In 2010 I self hosted a Xen hypervisor and used it for everything I could. It was fun!
I had a drive failure in my main raid 5 array so bought a new disk. When it came to swap it out, I pulled the wrong disk.
It was hardware raid using an Adaptec card and the card threw the raid out and refused to bring it together again. I couldn't afford recovery. I remember I just sat there, dumb founded, in disbelief. I went through all the stages of grief.
I was in the middle of a migration from OVH to Hetzner and it occurred at a time where I had yet to reconfigure remote backups.
I lost all my photos of our first child. Luckily some of them were digitised from developed physical media which we still had. But a lot was lost.
This was my lesson.
I now have veeam, proxmox backup server, backuppc and Borg. Backups are hosted in 2 online locations and a separate physical server elsewhere in the house.
Backups are super, SUPER important. I've lost count how many times I've logged into backuppc to restore a file or folder because I did a silly. And it's always reassuring how easy it is to restore.
I have all my photos on my NAS whith backups to OVH storage for recent data and AWS glacier for folders of pictures older than two years. I can afford to lose all my ISOs but not all the pictures of my child. Never tried to recover data from AWS glacier but I trust them.
For 280GB on Glacier : around 1 USD each month
For 400GB of hot storage on OVH public cloud : around 5 EUR per month.
In my process I have to sort pictures and video before sending them to cold storage because I don’t want to cold-store all the failed footages, obviously I have some delay here. That is something I usually do during the long winter evenings 😊
Tools like restic and Borg and so critical that you will regret not having had them sooner.
100000%
I just experienced this when a little mini PC I bought <2y ago cooked its nvme and died this month. Guess who has been meaning to set up backups on that guy for months?
Unfortunately, that nvme is D. E. D. And even more unfortunately, that had a few critical systems for the local network (like my network controller/DHCP). Thankfully it was mostly docker containers so the services came up pretty easy, but I lost my DBs so configs and data need to be replicated :(
The first task on the new box was figuring out and automating borg so this doesn't happen again. I also set up backups via my new proxmox server, so my VMs won't have that problem too.
Now to do the whole 'actually testing the backups' thing.
Plus, even if you manage to never, ever have a drive fail, accidentally delete something that you wanted to keep, inadvertently screw up a filesystem, crash into a corruption bug, have malware destroy stuff, make an error in writing it a script causing it to wipe data, just realize that an old version of something you overwrote was still something you wanted, or run into any of the other ways in which you could lose data...

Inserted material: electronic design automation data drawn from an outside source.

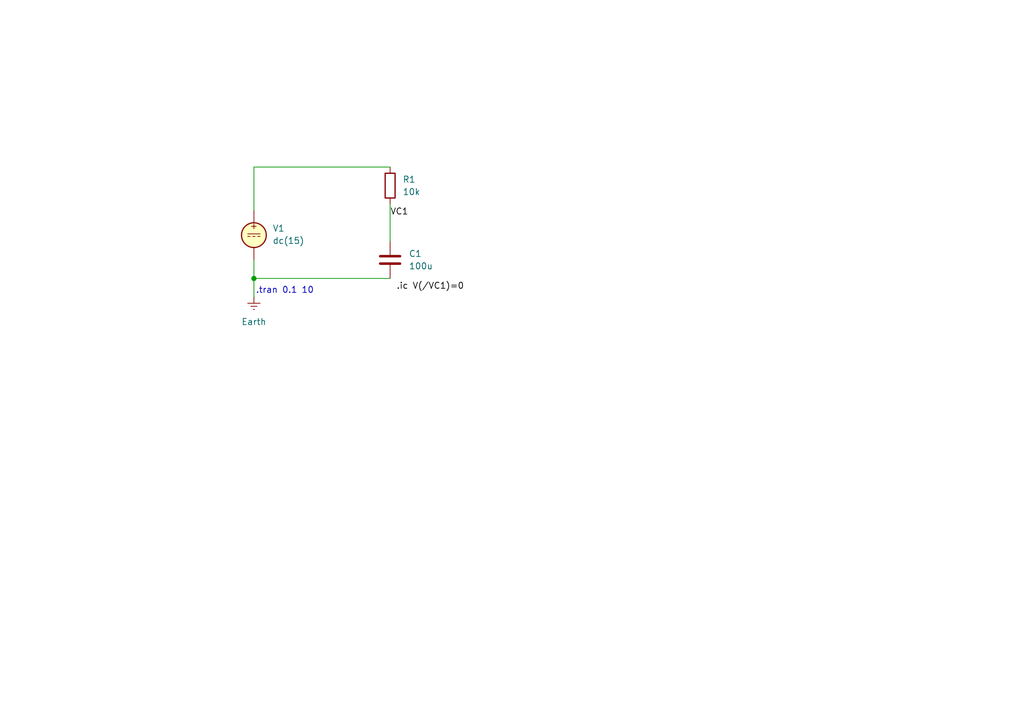
<source format=kicad_sch>
(kicad_sch
	(version 20231120)
	(generator "eeschema")
	(generator_version "8.0")
	(uuid "fe28b50f-f058-48ba-a513-86598344bb3e")
	(paper "A5")
	
	(junction
		(at 52.07 57.15)
		(diameter 0)
		(color 0 0 0 0)
		(uuid "bac1e47f-15fd-49fd-8748-54ff56178338")
	)
	(wire
		(pts
			(xy 80.01 41.91) (xy 80.01 49.53)
		)
		(stroke
			(width 0)
			(type default)
		)
		(uuid "13ff1070-62ac-4d35-bbce-e7e853a2e3f0")
	)
	(wire
		(pts
			(xy 52.07 53.34) (xy 52.07 57.15)
		)
		(stroke
			(width 0)
			(type default)
		)
		(uuid "22586476-e66a-44f9-92b9-c9875e15be51")
	)
	(wire
		(pts
			(xy 52.07 57.15) (xy 80.01 57.15)
		)
		(stroke
			(width 0)
			(type default)
		)
		(uuid "65466bdd-879c-432d-b90c-51242d233c4c")
	)
	(wire
		(pts
			(xy 52.07 43.18) (xy 52.07 34.29)
		)
		(stroke
			(width 0)
			(type default)
		)
		(uuid "7934eaec-0ff3-463b-adfc-17ad539c2b1a")
	)
	(wire
		(pts
			(xy 52.07 60.96) (xy 52.07 57.15)
		)
		(stroke
			(width 0)
			(type default)
		)
		(uuid "aa9e9222-7f54-4cc8-a2e6-83a7e7f31b1f")
	)
	(wire
		(pts
			(xy 52.07 34.29) (xy 80.01 34.29)
		)
		(stroke
			(width 0)
			(type default)
		)
		(uuid "f1fab6d9-9cf8-44c5-8d25-a9ebd3f5cb17")
	)
	(text ".tran 0.1 10\n"
		(exclude_from_sim no)
		(at 58.42 59.69 0)
		(effects
			(font
				(size 1.27 1.27)
			)
		)
		(uuid "4774e5cf-4faf-45f0-9002-2cc7d8092deb")
	)
	(label ".ic V({slash}VC1)=0"
		(at 81.28 59.69 0)
		(fields_autoplaced yes)
		(effects
			(font
				(size 1.27 1.27)
			)
			(justify left bottom)
		)
		(uuid "24b9f409-75a2-4c25-af2b-a31a70a3c306")
	)
	(label "VC1"
		(at 80.01 44.45 0)
		(fields_autoplaced yes)
		(effects
			(font
				(size 1.27 1.27)
			)
			(justify left bottom)
		)
		(uuid "8302fab6-2f0a-4964-9f5e-3a4c3af42323")
	)
	(symbol
		(lib_id "power:Earth")
		(at 52.07 60.96 0)
		(unit 1)
		(exclude_from_sim no)
		(in_bom yes)
		(on_board yes)
		(dnp no)
		(fields_autoplaced yes)
		(uuid "4f719f15-a7bf-49d8-9b79-09ae687fec0d")
		(property "Reference" "#PWR01"
			(at 52.07 67.31 0)
			(effects
				(font
					(size 1.27 1.27)
				)
				(hide yes)
			)
		)
		(property "Value" "Earth"
			(at 52.07 66.04 0)
			(effects
				(font
					(size 1.27 1.27)
				)
			)
		)
		(property "Footprint" ""
			(at 52.07 60.96 0)
			(effects
				(font
					(size 1.27 1.27)
				)
				(hide yes)
			)
		)
		(property "Datasheet" "~"
			(at 52.07 60.96 0)
			(effects
				(font
					(size 1.27 1.27)
				)
				(hide yes)
			)
		)
		(property "Description" "Power symbol creates a global label with name \"Earth\""
			(at 52.07 60.96 0)
			(effects
				(font
					(size 1.27 1.27)
				)
				(hide yes)
			)
		)
		(pin "1"
			(uuid "035f826c-6d02-4339-accf-47ae6ed97cc6")
		)
		(instances
			(project ""
				(path "/fe28b50f-f058-48ba-a513-86598344bb3e"
					(reference "#PWR01")
					(unit 1)
				)
			)
		)
	)
	(symbol
		(lib_id "Device:C")
		(at 80.01 53.34 0)
		(unit 1)
		(exclude_from_sim no)
		(in_bom yes)
		(on_board yes)
		(dnp no)
		(fields_autoplaced yes)
		(uuid "d101bd0e-83a1-4689-867a-c33a8261b808")
		(property "Reference" "C1"
			(at 83.82 52.0699 0)
			(effects
				(font
					(size 1.27 1.27)
				)
				(justify left)
			)
		)
		(property "Value" "100u"
			(at 83.82 54.6099 0)
			(effects
				(font
					(size 1.27 1.27)
				)
				(justify left)
			)
		)
		(property "Footprint" ""
			(at 80.9752 57.15 0)
			(effects
				(font
					(size 1.27 1.27)
				)
				(hide yes)
			)
		)
		(property "Datasheet" "~"
			(at 80.01 53.34 0)
			(effects
				(font
					(size 1.27 1.27)
				)
				(hide yes)
			)
		)
		(property "Description" "Unpolarized capacitor"
			(at 80.01 53.34 0)
			(effects
				(font
					(size 1.27 1.27)
				)
				(hide yes)
			)
		)
		(pin "2"
			(uuid "c150c4fb-acfa-4752-95dc-744f5df05853")
		)
		(pin "1"
			(uuid "0ac9e1fa-ba65-4400-9847-34ecb4cd806d")
		)
		(instances
			(project ""
				(path "/fe28b50f-f058-48ba-a513-86598344bb3e"
					(reference "C1")
					(unit 1)
				)
			)
		)
	)
	(symbol
		(lib_id "Device:R")
		(at 80.01 38.1 0)
		(unit 1)
		(exclude_from_sim no)
		(in_bom yes)
		(on_board yes)
		(dnp no)
		(fields_autoplaced yes)
		(uuid "d837dedb-8501-4e96-bec1-21e6476eb9d5")
		(property "Reference" "R1"
			(at 82.55 36.8299 0)
			(effects
				(font
					(size 1.27 1.27)
				)
				(justify left)
			)
		)
		(property "Value" "10k"
			(at 82.55 39.3699 0)
			(effects
				(font
					(size 1.27 1.27)
				)
				(justify left)
			)
		)
		(property "Footprint" ""
			(at 78.232 38.1 90)
			(effects
				(font
					(size 1.27 1.27)
				)
				(hide yes)
			)
		)
		(property "Datasheet" "~"
			(at 80.01 38.1 0)
			(effects
				(font
					(size 1.27 1.27)
				)
				(hide yes)
			)
		)
		(property "Description" "Resistor"
			(at 80.01 38.1 0)
			(effects
				(font
					(size 1.27 1.27)
				)
				(hide yes)
			)
		)
		(pin "2"
			(uuid "ab3bc237-ddce-40a0-89bd-1c00cdbc2205")
		)
		(pin "1"
			(uuid "d052529c-68c7-483c-8006-d4491e42e207")
		)
		(instances
			(project ""
				(path "/fe28b50f-f058-48ba-a513-86598344bb3e"
					(reference "R1")
					(unit 1)
				)
			)
		)
	)
	(symbol
		(lib_id "Simulation_SPICE:VDC")
		(at 52.07 48.26 0)
		(unit 1)
		(exclude_from_sim no)
		(in_bom yes)
		(on_board yes)
		(dnp no)
		(fields_autoplaced yes)
		(uuid "dea8cd2a-b425-4556-9142-b03a3ece6b73")
		(property "Reference" "V1"
			(at 55.88 46.8601 0)
			(effects
				(font
					(size 1.27 1.27)
				)
				(justify left)
			)
		)
		(property "Value" "dc(15)"
			(at 55.88 49.4001 0)
			(effects
				(font
					(size 1.27 1.27)
				)
				(justify left)
			)
		)
		(property "Footprint" ""
			(at 52.07 48.26 0)
			(effects
				(font
					(size 1.27 1.27)
				)
				(hide yes)
			)
		)
		(property "Datasheet" "https://ngspice.sourceforge.io/docs/ngspice-html-manual/manual.xhtml#sec_Independent_Sources_for"
			(at 52.07 48.26 0)
			(effects
				(font
					(size 1.27 1.27)
				)
				(hide yes)
			)
		)
		(property "Description" "Voltage source, DC"
			(at 52.07 48.26 0)
			(effects
				(font
					(size 1.27 1.27)
				)
				(hide yes)
			)
		)
		(property "Sim.Pins" "1=+ 2=-"
			(at 52.07 48.26 0)
			(effects
				(font
					(size 1.27 1.27)
				)
				(hide yes)
			)
		)
		(property "Sim.Type" "DC"
			(at 52.07 48.26 0)
			(effects
				(font
					(size 1.27 1.27)
				)
				(hide yes)
			)
		)
		(property "Sim.Device" "V"
			(at 52.07 48.26 0)
			(effects
				(font
					(size 1.27 1.27)
				)
				(justify left)
				(hide yes)
			)
		)
		(pin "1"
			(uuid "1524849b-64a8-4103-82ee-d984e1a32cda")
		)
		(pin "2"
			(uuid "b8334893-1f2e-4c1f-b2a1-b0976b4501b0")
		)
		(instances
			(project ""
				(path "/fe28b50f-f058-48ba-a513-86598344bb3e"
					(reference "V1")
					(unit 1)
				)
			)
		)
	)
	(sheet_instances
		(path "/"
			(page "1")
		)
	)
)

</source>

You gain the peace of mind of knowing that your data isn't a single point of failure away from being gone. I remember some pucker-inducing moments before I ran backups. Even aside from not losing data on a number of occasions, I could sleep a lot more comfortably on the times that weren't those occasions.
I think these kind of situations are where ZFS snapshots shine: you're back in a matter of seconds with no data loss (assuming you have a recent snapshot before the mistake).
Edit: yeah no, if you operate at the disk level directly, no local ZFS snapshot could save you...
I'm not sure, I read that ZFS can help in the case of ransomware, so I assumed it would extend to accidental formatting but maybe there's a key difference.